We may sell the securities offered by this prospectus from time to time in one or more transactions, including without limitation:

 

·through underwriters or dealers;

 

·directly to purchasers;

 

·in a rights offering;

 

·in “at the market” offerings within the meaning of Rule 415(a)(4) of the Securities Act to or through a market maker or into an existing trading market on an exchange or otherwise;

 

·through agents;

 

·through a combination of any of these methods; or

 

·through any other method permitted by applicable law and described in a prospectus supplement.

 

The prospectus supplement with respect to any offering of securities will include the following information:

 

·the terms of the offering;

 

·the names of any underwriters or agents;

 

·the name or names of any managing underwriter or underwriters;

 

·the purchase price or initial public offering price of the securities;

 

·the net proceeds from the sale of the securities;

 

·any delayed delivery arrangements;

 

·any underwriting discounts, commissions and other items constituting underwriters’ compensation;

 

·any discounts or concessions allowed or reallowed or paid to dealers;

 

·any commissions paid to agents; and

 

·any securities exchange on which the securities may be listed.

 

Sale through Underwriters or Dealers

 

If underwriters are used in the sale, the underwriters may resell the securities from time to time in one or more transactions, including negotiated transactions, at a fixed public offering price or at varying prices determined at the time of sale.

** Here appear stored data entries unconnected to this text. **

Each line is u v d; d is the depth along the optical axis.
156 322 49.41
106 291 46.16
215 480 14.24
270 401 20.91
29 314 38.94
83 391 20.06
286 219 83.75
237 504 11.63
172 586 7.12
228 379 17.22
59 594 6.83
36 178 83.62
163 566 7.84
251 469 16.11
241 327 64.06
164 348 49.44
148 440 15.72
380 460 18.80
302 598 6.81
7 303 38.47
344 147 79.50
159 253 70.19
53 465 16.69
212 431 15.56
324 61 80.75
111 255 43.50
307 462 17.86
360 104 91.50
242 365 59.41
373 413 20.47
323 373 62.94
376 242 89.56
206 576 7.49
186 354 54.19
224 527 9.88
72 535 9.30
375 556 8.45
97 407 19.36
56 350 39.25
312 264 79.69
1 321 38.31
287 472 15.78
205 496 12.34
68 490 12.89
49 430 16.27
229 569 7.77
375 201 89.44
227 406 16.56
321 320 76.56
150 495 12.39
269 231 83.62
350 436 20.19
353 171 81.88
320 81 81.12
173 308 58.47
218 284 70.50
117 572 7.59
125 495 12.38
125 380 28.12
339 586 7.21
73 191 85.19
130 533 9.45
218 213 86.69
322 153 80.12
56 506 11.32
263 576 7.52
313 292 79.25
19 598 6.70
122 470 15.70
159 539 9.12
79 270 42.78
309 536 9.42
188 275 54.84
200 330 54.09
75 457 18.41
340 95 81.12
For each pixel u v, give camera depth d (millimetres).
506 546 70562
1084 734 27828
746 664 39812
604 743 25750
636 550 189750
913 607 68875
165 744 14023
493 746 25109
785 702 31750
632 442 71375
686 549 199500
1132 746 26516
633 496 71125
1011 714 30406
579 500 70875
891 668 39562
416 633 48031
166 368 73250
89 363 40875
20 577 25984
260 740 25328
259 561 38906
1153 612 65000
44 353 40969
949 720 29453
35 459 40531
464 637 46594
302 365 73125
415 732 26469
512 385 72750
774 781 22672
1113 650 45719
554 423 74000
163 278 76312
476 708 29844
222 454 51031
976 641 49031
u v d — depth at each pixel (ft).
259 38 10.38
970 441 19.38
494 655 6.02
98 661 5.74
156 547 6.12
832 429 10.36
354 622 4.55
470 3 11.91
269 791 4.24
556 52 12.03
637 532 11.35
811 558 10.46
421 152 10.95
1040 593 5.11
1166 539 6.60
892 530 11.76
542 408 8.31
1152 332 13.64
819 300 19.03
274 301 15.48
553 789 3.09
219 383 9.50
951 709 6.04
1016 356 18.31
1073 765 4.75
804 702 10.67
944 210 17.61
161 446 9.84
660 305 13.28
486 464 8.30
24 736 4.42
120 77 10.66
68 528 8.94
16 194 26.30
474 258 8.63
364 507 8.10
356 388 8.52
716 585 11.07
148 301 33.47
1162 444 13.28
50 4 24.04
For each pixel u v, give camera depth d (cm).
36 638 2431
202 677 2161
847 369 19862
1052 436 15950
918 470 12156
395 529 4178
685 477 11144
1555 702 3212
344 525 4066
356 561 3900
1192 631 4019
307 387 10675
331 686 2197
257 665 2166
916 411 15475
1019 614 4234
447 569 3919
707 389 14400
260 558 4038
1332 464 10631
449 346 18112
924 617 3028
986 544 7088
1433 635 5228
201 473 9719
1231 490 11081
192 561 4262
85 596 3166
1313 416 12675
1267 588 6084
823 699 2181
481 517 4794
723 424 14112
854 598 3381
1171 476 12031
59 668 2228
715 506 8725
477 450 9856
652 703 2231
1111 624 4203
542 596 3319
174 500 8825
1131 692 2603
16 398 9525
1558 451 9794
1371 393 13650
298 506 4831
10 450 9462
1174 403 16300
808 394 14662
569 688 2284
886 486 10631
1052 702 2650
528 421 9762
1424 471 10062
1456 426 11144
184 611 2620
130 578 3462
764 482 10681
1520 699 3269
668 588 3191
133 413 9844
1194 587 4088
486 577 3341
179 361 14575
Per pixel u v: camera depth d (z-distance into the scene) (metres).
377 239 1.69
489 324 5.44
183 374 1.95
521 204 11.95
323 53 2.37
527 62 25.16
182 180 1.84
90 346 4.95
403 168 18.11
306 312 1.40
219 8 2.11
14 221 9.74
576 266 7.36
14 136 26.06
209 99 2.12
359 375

Underwriters may offer securities to the public either through underwriting syndicates represented by one or more managing underwriters or directly by one or more firms acting as underwriters. Unless we inform you otherwise in the applicable prospectus supplement, the obligations of the underwriters to purchase the securities will be subject to certain conditions, and the underwriters will be obligated to purchase all of the offered securities if they purchase any of them. The underwriters may change from time to time any initial public offering price and any discounts or concessions allowed or reallowed or paid to dealers.

 

We will describe the name or names of any underwriters, dealers or agents and the purchase price of the securities in a prospectus supplement relating to the securities.

 

In connection with the sale of the securities, underwriters may receive compensation from us or from purchasers of the securities, for whom they may act as agents, in the form of discounts, concessions or commissions. Underwriters may sell the securities to or through dealers, and these dealers may receive compensation in the form of discounts, concessions or commissions from the underwriters and/or commissions from the purchasers for whom they may act as agents, which is not expected to exceed that customary in the types of transactions involved. Underwriters, dealers and agents that participate in the distribution of the securities may be deemed to be underwriters, and any discounts or commissions they receive from us, and any profit on the resale of the securities they realize may be deemed to be underwriting discounts and commissions, under the Securities Act. The prospectus supplement will identify any underwriter or agent and will describe any compensation they receive from us.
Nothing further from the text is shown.